La conservation des monuments historiques, classés ou inscrits, devient un fardeau financier croissant pour les collectivités, propriétaires de 45% des 46.000 sites concernés, selon un rapport de la Cour des comptes publié mercredi.
Entre 2019 et 2024, 34% des monuments détenus par les communes étaient en bon état sanitaire, contre 29% sur la période 2013-2018. Une amélioration jugée « en demi-teinte » par les magistrats financiers, qui l’expliquent par « un effort financier plus soutenu de l’État et des communes ». Mais ils estiment que cette obligation de conservation est « de plus en plus difficilement soutenable financièrement ».
Sur un panel représentatif d’une soixantaine de collectivités, le reste à charge moyen des travaux s’élève à 43%. Plusieurs facteurs aggravent ces dépenses : « la faible part des dépenses consacrées à l’entretien », « le caractère règlementé du patrimoine », « les faibles ressources techniques en matière d’ingénierie » ou encore « le poids du patrimoine règlementé dans le parc immobilier de la collectivité ».
La moitié des monuments historiques appartenant aux collectivités se trouvent dans des communes de moins de 2.000 habitants, aux moyens limités. À ces charges s’ajoute l’entretien du patrimoine non protégé, dont les 45.000 églises, majoritairement à la charge des communes.
« Mobiliser tous les leviers pour mieux piloter, mieux gérer »

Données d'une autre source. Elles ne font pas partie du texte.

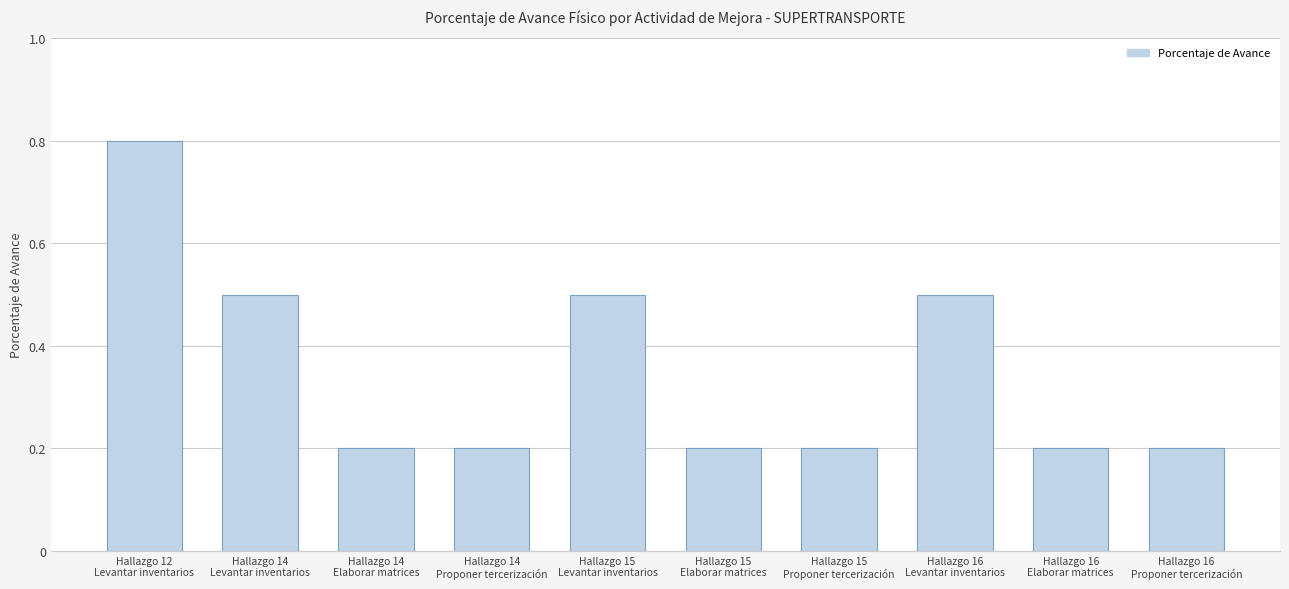

What is the difference between the maximum and second lowest values?

0.6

Face à cette situation, les magistrats recommandent un « partage des usages », même s’ils reconnaissent les difficultés de mise en œuvre. Ils soulignent aussi les conflits entre règles de protection du patrimoine et exigences environnementales, qui rendent « plus difficile » la transition écologique. Selon la Cour, « 31,7% du parc de logements sont concernés par des règles de protection ».
« Il s’agit d’un enjeu majeur dans les secteurs protégés comme les sites patrimoniaux remarquables où le taux de vacance des logements est le double de la moyenne nationale », insiste la Cour.
En 2024, les collectivités ont reçu 52% des 267 millions d’euros alloués par le ministère de la Culture pour les monuments historiques et le patrimoine monumental. Mais au vu de la situation des finances publiques, la Cour appelle à « mobiliser tous les leviers pour mieux piloter, mieux gérer, davantage mutualiser et valoriser le patrimoine monumental », notamment en l’intégrant « dans une stratégie économique d’attractivité touristique et de développement local ».